TEKST ŹRÓDŁOWY:

Warto rozmawiać! (ale…)
2021-12-20 | @andrea
Słysząc piękne frazesy o tym, że „warto rozmawiać”, że „potrzeba dialogu”, że „trzeba się wsłuchać w argumenty drugiej strony”, często tylko kiwamy potakująco głowami. No bo z czym tu się nie zgodzić? Otwartość na dialog to przecież tak potrzebna postawa!
A jednak, samo otwarcie na dialog bez ustalenia reguł komunikacji, które wyrównałyby szanse osób w nim uczestniczących, może nie tylko nie pomóc, ale i zaszkodzić. Zanim oddamy głos grupom uprzywilejowanym (a co dopiero grupom opresjonującym innych), wsłuchajmy się najpierw w głos osób z grup marginalizowanych.

ZADANIE: Przepisz dokładnie fragment tekstu źródłowego od słów „2021-12-20 | @andrea” do słów „tak potrzebna postawa!” włącznie.

WYODRĘBNIONY MATERIAŁ:
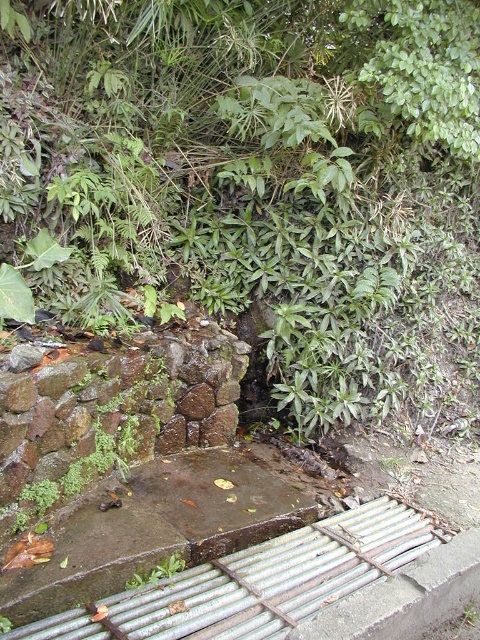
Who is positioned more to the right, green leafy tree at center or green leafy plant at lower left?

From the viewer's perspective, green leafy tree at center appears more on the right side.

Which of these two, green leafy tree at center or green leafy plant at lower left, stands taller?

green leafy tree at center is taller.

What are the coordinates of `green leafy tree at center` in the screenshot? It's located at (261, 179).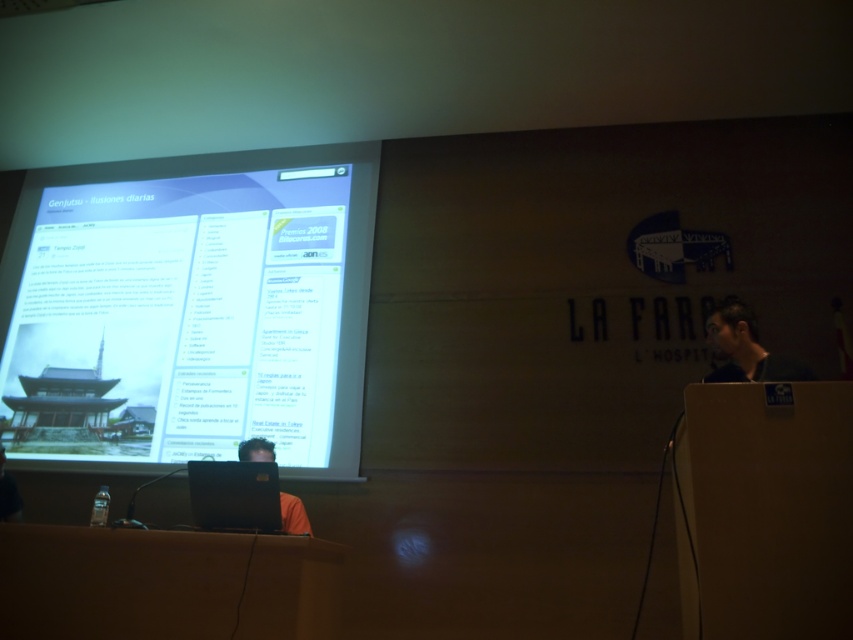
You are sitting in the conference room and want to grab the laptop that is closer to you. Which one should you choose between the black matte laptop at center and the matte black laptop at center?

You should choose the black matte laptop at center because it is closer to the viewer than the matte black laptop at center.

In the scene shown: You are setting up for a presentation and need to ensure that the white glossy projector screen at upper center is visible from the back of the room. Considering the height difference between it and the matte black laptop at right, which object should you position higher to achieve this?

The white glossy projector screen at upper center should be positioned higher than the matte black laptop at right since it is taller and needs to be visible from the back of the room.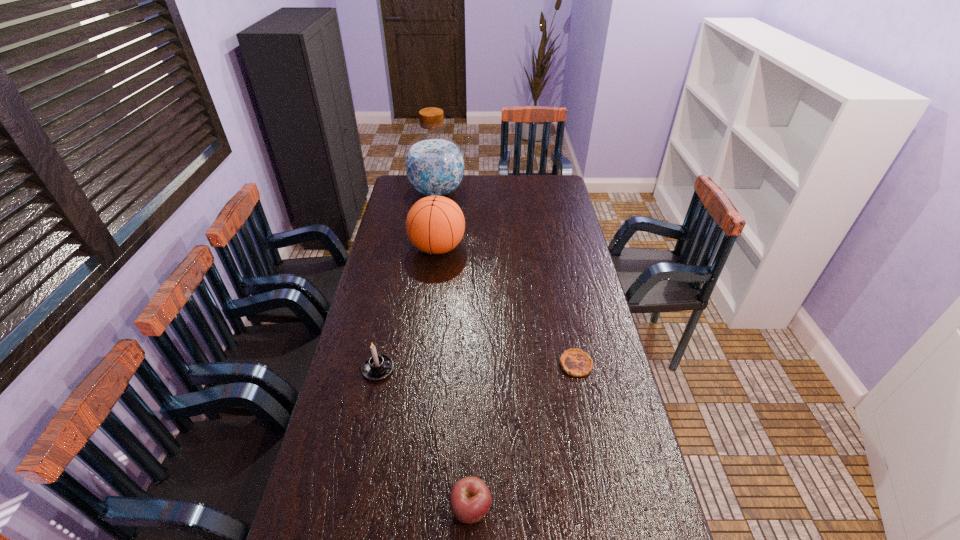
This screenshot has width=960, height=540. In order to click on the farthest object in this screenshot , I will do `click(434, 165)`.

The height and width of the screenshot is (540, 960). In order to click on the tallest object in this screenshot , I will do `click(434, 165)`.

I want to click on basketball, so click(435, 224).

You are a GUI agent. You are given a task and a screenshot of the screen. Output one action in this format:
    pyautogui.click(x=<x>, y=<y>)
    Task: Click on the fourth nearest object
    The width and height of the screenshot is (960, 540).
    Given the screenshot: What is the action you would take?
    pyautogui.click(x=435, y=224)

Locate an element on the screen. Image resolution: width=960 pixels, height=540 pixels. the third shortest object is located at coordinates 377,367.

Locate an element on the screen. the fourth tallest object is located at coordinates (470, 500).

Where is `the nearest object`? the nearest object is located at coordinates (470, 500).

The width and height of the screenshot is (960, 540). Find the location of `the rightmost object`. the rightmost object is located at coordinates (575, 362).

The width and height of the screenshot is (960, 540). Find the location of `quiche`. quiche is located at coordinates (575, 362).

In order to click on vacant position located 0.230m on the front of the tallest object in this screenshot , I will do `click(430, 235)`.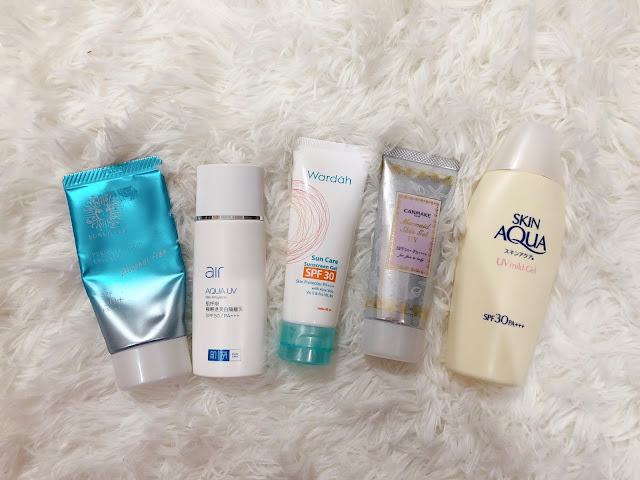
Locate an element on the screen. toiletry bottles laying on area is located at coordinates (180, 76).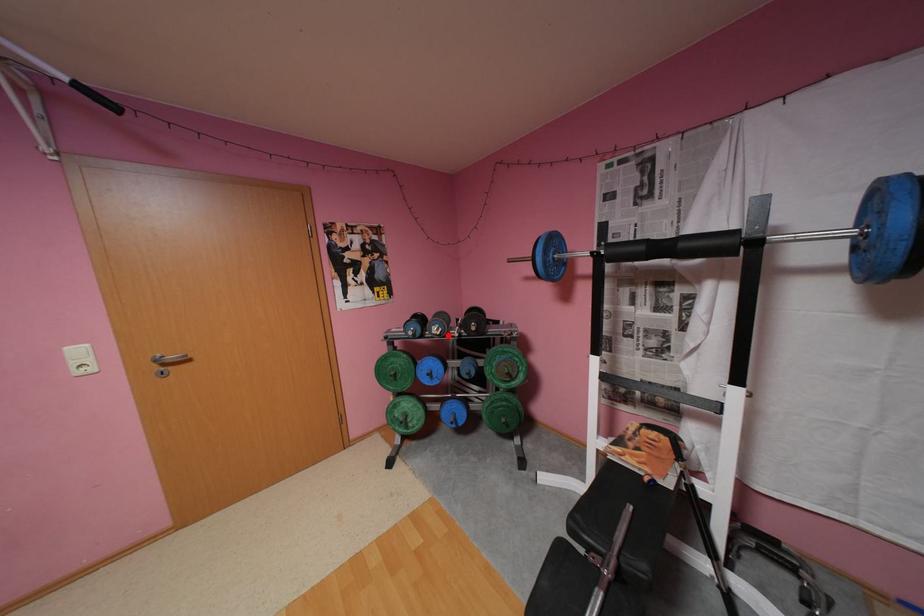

ODPOWIEDŹ:
2021-12-20 | @andrea
Słysząc piękne frazesy o tym, że „warto rozmawiać”, że „potrzeba dialogu”, że „trzeba się wsłuchać w argumenty drugiej strony”, często tylko kiwamy potakująco głowami. No bo z czym tu się nie zgodzić? Otwartość na dialog to przecież tak potrzebna postawa!